>>>

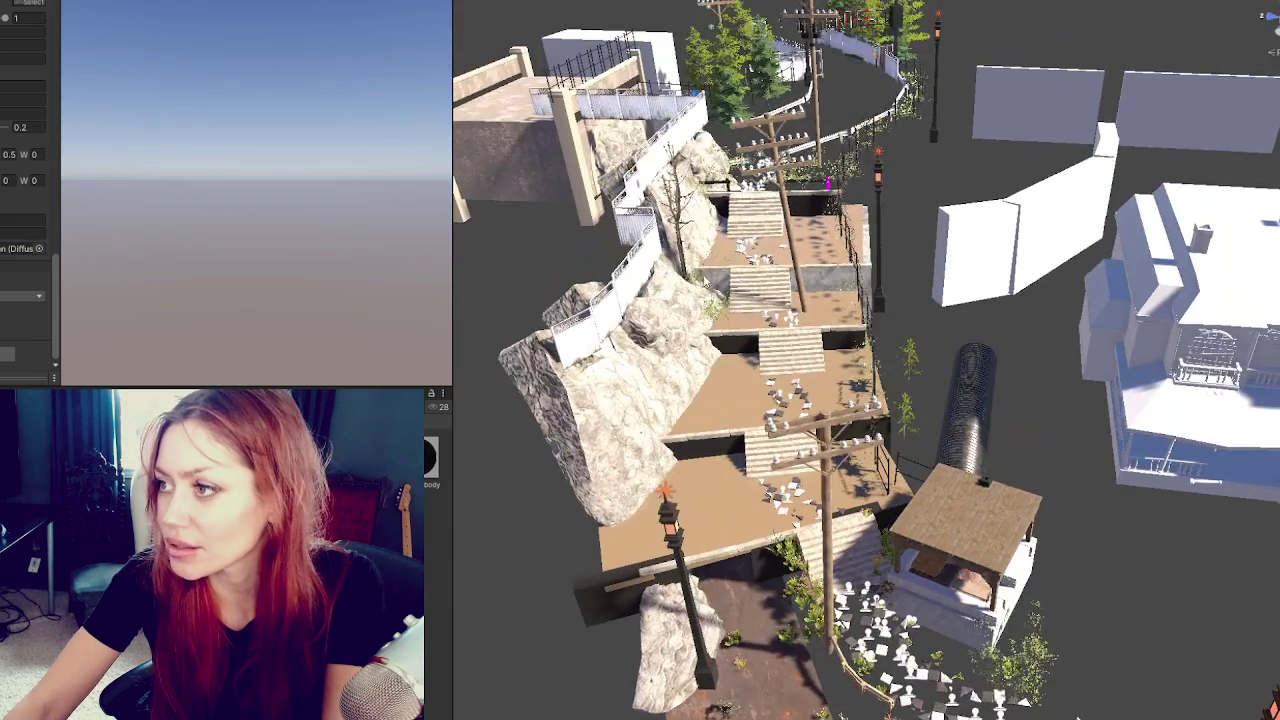
Select the environment group, then a single object at the back of the scene.
{"action": "left_click", "coordinate": [805, 212]}
{"action": "left_click", "coordinate": [805, 212]}
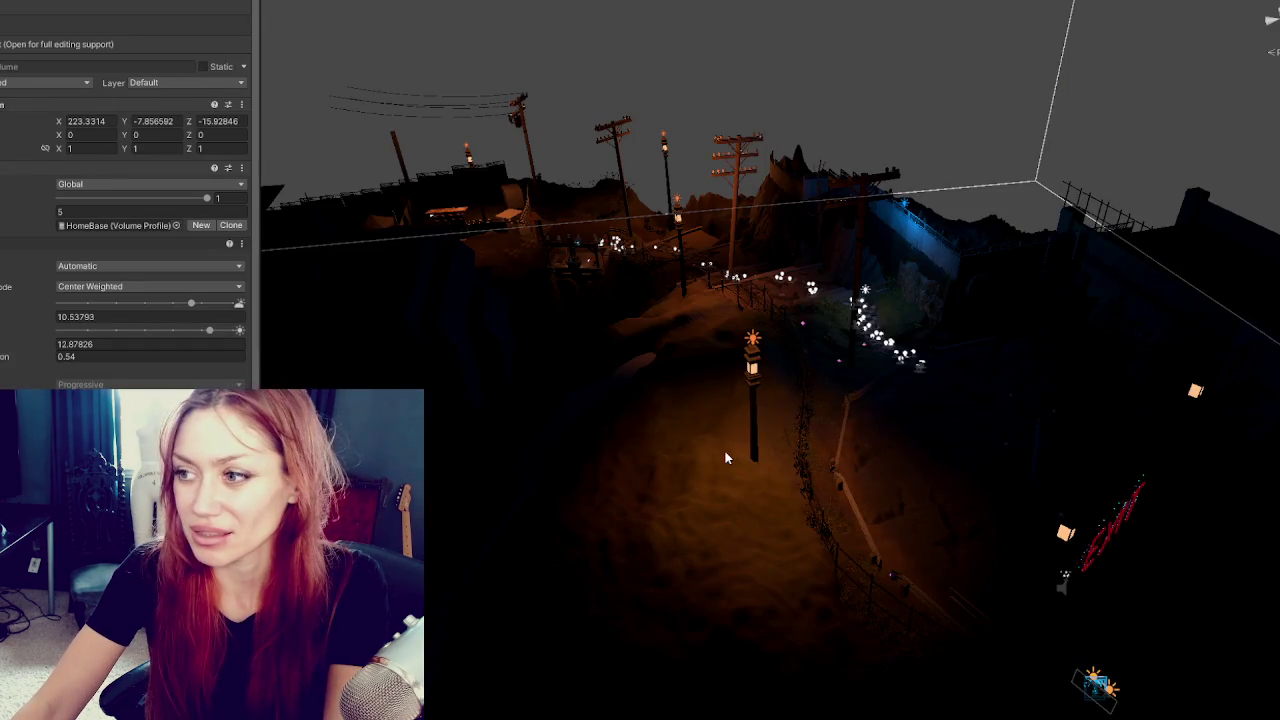
Select the night scene's terrain, cancel the prefab warning, and begin exporting the terrain-road asset.
{"action": "left_click", "coordinate": [726, 457]}
{"action": "left_click", "coordinate": [722, 502]}
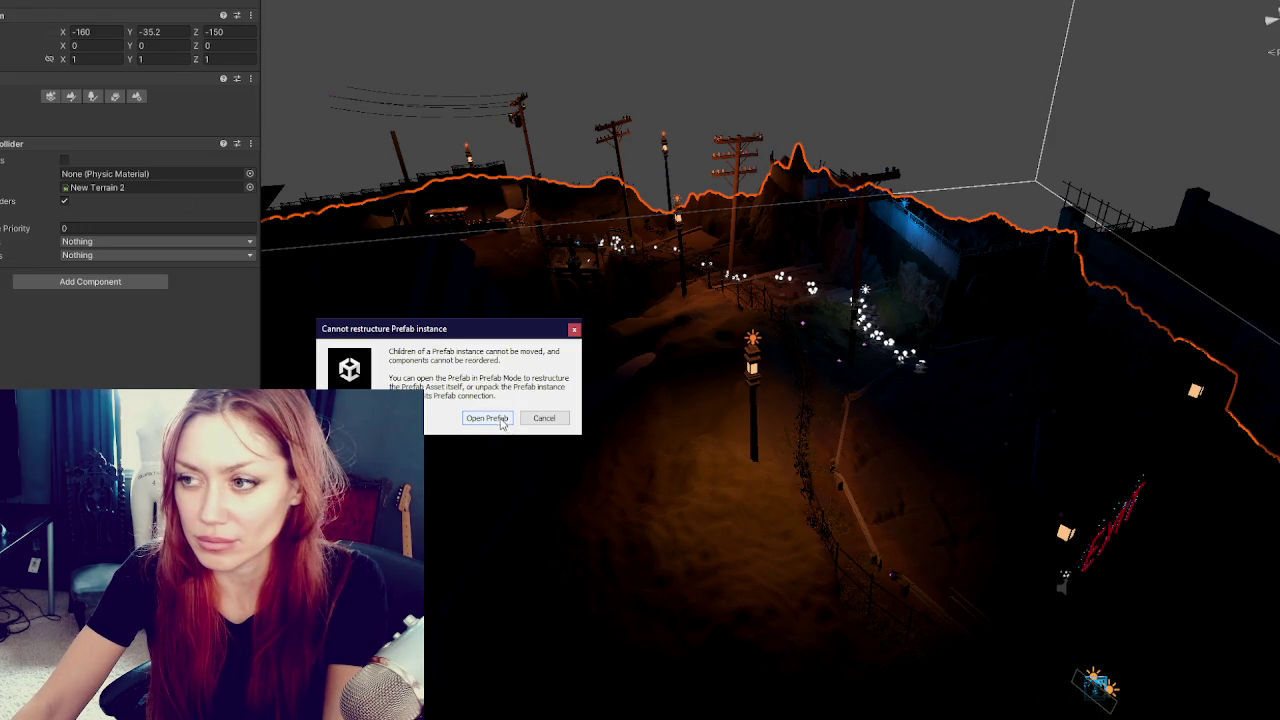
{"action": "left_click", "coordinate": [543, 418]}
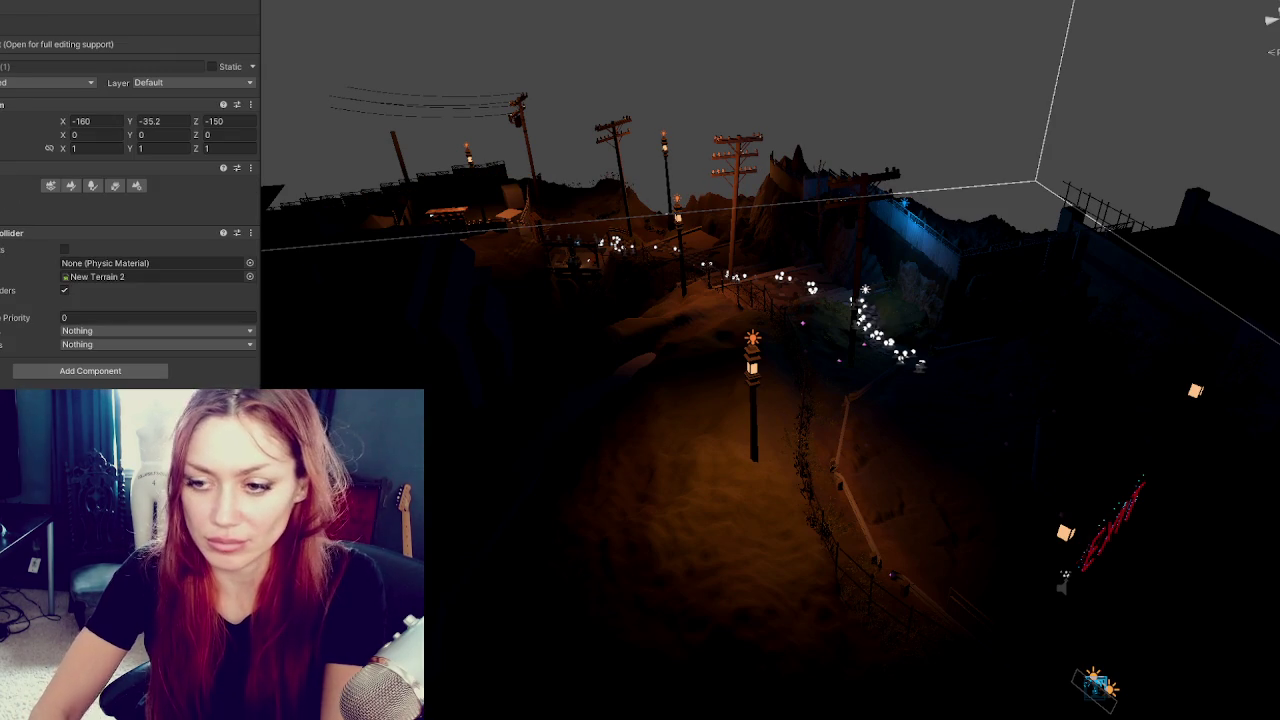
{"action": "right_click", "coordinate": [2, 216]}
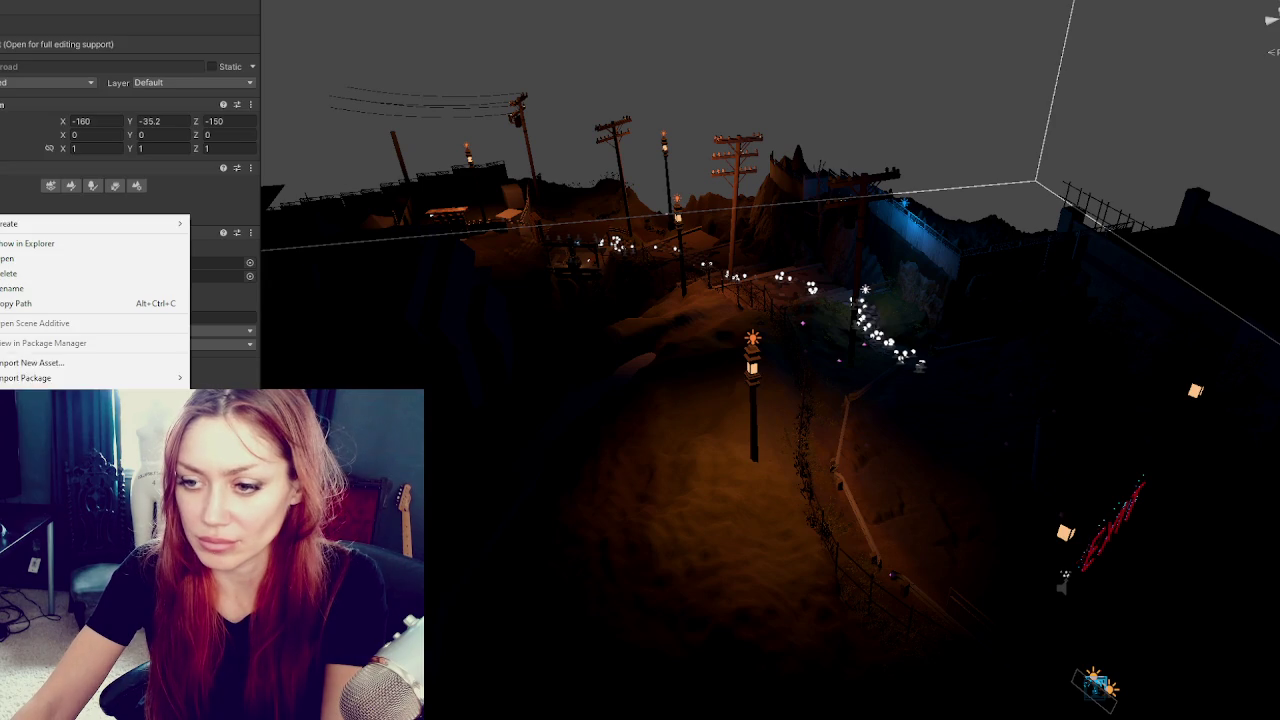
{"action": "left_click", "coordinate": [25, 392]}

<<<

> WHAT TO DO:
What is needed is every line of the records that contains the word "scene".

> OUTPUT FOR THIS TASK:
Select the environment group, then a single object at the back of the scene.
Select the night scene's terrain, cancel the prefab warning, and begin exporting the terrain-road asset.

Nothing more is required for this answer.